Hjarni takes the other path. The same notes open in any browser, and a hosted read-and-write MCP server lets ChatGPT, Claude, Cursor, or Copilot both read and update them from any device. That is the pairing: use your notes wherever you happen to be, and let your assistant change them when the facts change, not just read them back. Edits land as named, visible notes you can review and revert, so a wrong write is easy to spot and undo. The case is not that Bear is closed to AI. It is that Bear's AI, like Bear itself, stops at the edge of your Apple devices.

Practical questions

Bear exports as Markdown. Hjarni's ZIP importer takes that export and preserves your structure. Tags map to Hjarni tags; folders are created from your tag hierarchy if you use one.

When to use Bear

  • You live on Apple devices
  • You want the most polished personal writing experience
  • Local, Mac-only AI access is enough for you

When to use Hjarni

  • You want ChatGPT and Claude to read your notes from any device, and Cursor to read them in your editor
  • You work across web, Windows, and non-Apple devices
  • You want a shared knowledge base with built-in AI behavior

Bear opens your notes to AI on one Mac. Hjarni lets any assistant read and write them from any device.

Common questions

Common questions

Does Bear have MCP or an API for third-party AI?

As of Bear 2.8, yes. BearCLI ships a local MCP server that works with MCP clients like Claude Code and Cursor, plus a one-click Claude connector. It is local and macOS-only, with no hosted endpoint, so remote clients cannot reach it: no ChatGPT, no Claude on iOS, nothing from a non-Apple device. Hjarni's MCP server is hosted, so remote-MCP clients read your notes from anywhere.

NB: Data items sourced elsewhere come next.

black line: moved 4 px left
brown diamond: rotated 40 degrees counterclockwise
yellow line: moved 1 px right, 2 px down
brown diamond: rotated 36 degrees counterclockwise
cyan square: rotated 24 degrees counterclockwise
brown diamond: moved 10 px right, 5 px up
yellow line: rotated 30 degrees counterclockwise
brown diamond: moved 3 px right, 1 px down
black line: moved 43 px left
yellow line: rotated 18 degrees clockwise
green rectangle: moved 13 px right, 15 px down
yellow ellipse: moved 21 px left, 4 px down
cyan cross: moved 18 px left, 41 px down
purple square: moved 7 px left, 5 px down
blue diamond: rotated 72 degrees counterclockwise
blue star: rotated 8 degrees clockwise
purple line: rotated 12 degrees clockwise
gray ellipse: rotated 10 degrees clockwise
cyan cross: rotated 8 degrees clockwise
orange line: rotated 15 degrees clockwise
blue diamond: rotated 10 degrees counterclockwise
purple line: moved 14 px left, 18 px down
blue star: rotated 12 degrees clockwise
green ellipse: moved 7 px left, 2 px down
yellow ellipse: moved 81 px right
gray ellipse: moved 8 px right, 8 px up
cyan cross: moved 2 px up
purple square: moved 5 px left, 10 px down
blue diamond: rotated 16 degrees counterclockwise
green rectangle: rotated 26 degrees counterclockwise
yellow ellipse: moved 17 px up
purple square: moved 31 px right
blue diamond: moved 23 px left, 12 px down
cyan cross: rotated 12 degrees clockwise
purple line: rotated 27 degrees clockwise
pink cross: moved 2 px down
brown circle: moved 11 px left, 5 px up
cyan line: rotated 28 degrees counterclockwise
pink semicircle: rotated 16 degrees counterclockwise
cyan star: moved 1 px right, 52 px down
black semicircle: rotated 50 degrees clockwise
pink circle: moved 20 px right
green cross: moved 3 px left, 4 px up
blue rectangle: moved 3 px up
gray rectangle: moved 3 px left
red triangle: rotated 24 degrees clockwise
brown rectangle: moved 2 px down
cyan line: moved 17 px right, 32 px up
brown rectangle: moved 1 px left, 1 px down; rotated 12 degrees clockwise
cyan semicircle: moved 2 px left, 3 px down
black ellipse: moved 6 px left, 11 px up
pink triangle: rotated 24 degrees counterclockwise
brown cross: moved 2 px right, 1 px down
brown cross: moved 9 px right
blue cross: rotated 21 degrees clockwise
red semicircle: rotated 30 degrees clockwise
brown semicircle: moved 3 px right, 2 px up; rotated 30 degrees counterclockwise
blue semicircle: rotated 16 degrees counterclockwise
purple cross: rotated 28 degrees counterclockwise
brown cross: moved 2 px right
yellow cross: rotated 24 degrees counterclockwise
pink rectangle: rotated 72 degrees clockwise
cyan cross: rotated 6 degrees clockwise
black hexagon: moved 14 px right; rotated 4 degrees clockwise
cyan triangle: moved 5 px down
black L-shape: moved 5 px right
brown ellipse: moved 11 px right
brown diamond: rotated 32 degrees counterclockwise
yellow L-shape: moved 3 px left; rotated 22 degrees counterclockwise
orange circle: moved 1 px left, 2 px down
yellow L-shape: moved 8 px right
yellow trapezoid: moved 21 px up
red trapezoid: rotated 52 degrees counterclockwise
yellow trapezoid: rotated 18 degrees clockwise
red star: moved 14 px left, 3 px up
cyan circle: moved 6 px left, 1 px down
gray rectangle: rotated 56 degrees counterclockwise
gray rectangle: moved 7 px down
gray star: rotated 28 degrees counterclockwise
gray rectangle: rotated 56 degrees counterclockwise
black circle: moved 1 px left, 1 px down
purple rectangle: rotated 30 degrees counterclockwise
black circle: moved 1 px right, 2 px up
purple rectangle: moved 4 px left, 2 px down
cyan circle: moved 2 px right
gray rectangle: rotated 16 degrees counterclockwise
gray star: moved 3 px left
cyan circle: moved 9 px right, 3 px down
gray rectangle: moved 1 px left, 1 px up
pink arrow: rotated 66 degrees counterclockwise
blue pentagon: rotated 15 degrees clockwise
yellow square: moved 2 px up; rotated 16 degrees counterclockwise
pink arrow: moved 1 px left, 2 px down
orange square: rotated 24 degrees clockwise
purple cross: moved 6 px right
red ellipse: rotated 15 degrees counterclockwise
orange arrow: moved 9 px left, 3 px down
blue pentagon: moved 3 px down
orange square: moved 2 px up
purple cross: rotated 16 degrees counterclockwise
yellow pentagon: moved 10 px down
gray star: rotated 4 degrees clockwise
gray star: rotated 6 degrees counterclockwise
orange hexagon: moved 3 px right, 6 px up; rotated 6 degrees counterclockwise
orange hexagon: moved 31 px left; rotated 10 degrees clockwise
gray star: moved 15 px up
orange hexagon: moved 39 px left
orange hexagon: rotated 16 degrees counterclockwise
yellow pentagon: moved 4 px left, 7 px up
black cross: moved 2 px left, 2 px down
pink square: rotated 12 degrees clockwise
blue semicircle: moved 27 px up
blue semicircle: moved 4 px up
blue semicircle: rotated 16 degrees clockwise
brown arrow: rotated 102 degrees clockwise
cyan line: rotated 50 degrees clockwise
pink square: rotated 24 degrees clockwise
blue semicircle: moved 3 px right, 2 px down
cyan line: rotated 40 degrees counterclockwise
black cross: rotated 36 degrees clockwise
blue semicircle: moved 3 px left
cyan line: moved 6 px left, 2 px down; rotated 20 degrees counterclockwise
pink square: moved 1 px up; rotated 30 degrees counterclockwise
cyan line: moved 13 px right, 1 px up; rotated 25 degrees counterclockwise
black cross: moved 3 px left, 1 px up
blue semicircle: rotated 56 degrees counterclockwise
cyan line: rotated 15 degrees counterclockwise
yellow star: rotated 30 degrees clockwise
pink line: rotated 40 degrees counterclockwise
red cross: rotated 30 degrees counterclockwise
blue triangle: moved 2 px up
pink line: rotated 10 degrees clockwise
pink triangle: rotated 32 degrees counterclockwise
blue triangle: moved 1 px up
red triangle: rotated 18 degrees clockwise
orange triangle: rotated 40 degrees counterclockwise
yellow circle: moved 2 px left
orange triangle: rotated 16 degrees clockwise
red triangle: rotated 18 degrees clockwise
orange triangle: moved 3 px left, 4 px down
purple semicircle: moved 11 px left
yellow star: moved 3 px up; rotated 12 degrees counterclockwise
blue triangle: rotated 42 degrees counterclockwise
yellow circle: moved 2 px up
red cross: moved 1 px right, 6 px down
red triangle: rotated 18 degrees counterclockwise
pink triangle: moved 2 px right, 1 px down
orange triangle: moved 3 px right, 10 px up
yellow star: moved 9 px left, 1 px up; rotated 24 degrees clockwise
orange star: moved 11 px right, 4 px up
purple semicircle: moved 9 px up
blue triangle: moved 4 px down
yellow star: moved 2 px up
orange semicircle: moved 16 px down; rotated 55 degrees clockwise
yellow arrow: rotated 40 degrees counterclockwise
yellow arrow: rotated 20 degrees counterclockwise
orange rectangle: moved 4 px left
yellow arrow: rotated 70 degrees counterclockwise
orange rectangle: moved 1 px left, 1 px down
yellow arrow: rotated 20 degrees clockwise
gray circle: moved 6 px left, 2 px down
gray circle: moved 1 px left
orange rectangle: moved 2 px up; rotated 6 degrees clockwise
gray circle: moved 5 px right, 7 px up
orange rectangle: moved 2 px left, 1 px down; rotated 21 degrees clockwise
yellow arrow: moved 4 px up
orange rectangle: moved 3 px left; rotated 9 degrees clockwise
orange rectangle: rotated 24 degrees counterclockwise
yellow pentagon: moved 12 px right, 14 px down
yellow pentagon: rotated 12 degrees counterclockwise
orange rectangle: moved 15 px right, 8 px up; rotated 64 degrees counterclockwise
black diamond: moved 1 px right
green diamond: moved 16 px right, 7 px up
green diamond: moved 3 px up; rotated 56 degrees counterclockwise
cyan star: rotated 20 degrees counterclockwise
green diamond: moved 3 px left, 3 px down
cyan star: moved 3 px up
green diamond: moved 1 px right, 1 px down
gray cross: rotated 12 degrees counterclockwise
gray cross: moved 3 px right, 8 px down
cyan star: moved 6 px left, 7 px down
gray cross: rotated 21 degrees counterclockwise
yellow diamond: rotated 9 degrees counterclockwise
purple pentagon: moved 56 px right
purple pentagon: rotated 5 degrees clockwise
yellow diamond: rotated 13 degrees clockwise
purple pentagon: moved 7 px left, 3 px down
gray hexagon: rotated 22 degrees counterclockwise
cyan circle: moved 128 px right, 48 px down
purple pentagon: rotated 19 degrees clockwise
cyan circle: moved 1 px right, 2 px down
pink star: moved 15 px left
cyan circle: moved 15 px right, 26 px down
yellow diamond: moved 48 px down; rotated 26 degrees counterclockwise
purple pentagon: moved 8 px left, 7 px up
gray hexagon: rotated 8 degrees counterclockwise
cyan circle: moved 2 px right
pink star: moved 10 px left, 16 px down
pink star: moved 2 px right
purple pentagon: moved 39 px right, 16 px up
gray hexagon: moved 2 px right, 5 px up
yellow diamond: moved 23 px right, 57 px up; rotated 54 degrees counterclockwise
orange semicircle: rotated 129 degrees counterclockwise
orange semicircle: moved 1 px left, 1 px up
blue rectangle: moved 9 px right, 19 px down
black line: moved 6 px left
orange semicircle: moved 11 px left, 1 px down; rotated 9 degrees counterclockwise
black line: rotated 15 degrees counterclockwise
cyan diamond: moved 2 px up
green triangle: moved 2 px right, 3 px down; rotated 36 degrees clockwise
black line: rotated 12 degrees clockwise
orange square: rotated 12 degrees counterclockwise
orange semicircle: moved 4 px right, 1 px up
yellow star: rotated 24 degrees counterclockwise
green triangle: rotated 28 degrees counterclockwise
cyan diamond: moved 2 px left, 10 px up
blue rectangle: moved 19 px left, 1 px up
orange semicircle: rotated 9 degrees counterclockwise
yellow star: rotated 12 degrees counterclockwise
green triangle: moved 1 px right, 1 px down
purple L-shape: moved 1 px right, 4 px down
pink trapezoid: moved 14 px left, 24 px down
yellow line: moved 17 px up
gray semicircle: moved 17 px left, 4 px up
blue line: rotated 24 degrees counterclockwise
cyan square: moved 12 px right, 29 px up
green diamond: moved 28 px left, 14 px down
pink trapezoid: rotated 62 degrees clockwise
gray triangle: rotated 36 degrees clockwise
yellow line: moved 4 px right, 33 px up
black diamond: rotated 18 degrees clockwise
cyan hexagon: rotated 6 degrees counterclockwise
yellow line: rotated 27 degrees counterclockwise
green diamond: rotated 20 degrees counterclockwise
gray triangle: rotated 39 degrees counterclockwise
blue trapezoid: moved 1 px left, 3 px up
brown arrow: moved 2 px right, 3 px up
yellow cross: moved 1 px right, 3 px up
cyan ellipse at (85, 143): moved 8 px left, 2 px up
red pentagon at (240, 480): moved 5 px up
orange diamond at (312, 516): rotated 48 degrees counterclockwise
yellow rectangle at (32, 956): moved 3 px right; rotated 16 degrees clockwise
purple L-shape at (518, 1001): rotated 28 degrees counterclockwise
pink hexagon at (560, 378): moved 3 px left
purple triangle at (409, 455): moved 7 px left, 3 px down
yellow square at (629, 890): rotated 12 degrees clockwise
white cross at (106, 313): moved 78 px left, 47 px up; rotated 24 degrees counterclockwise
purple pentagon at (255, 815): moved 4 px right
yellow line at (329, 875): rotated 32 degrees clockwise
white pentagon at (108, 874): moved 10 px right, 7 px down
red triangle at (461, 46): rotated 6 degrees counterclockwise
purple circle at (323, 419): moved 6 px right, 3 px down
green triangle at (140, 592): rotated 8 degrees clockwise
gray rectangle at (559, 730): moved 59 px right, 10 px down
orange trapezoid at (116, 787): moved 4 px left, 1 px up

Can I keep Bear and add Hjarni?

Yes. Most people do. Keep Bear for personal writing and use Hjarni for notes you want AI assistants or a team to read.

Can I import from Bear?

Yes. Export Bear notes as Markdown and drop the ZIP into Hjarni's importer. Tags become Hjarni tags.

Does Hjarni work outside Apple devices?

Yes. Hjarni runs in any browser plus native iOS and Android apps. Bear is Apple-only.

Is Hjarni as private as Bear?

Notes are stored encrypted at rest in the EU. Content is only sent to AI assistants you explicitly connect via MCP.

Can I use Bear and its AI on Windows, Android, or the web?

No. Bear runs only on iOS, iPadOS, and macOS, with no Windows app, no Android app, and no real web version, and being Apple-only is the most-cited reason long-time users leave it. Its AI access follows the same boundary: Bear keeps its MCP server local and Mac-bound by design, so only assistants running on that one Mac can reach your notes. Hjarni is the cross-platform alternative. The same notes open in any browser, and a hosted read-and-write MCP server lets ChatGPT, Claude, Cursor, or Copilot both read and update them from any device. Edits land as named, visible notes you can review and revert.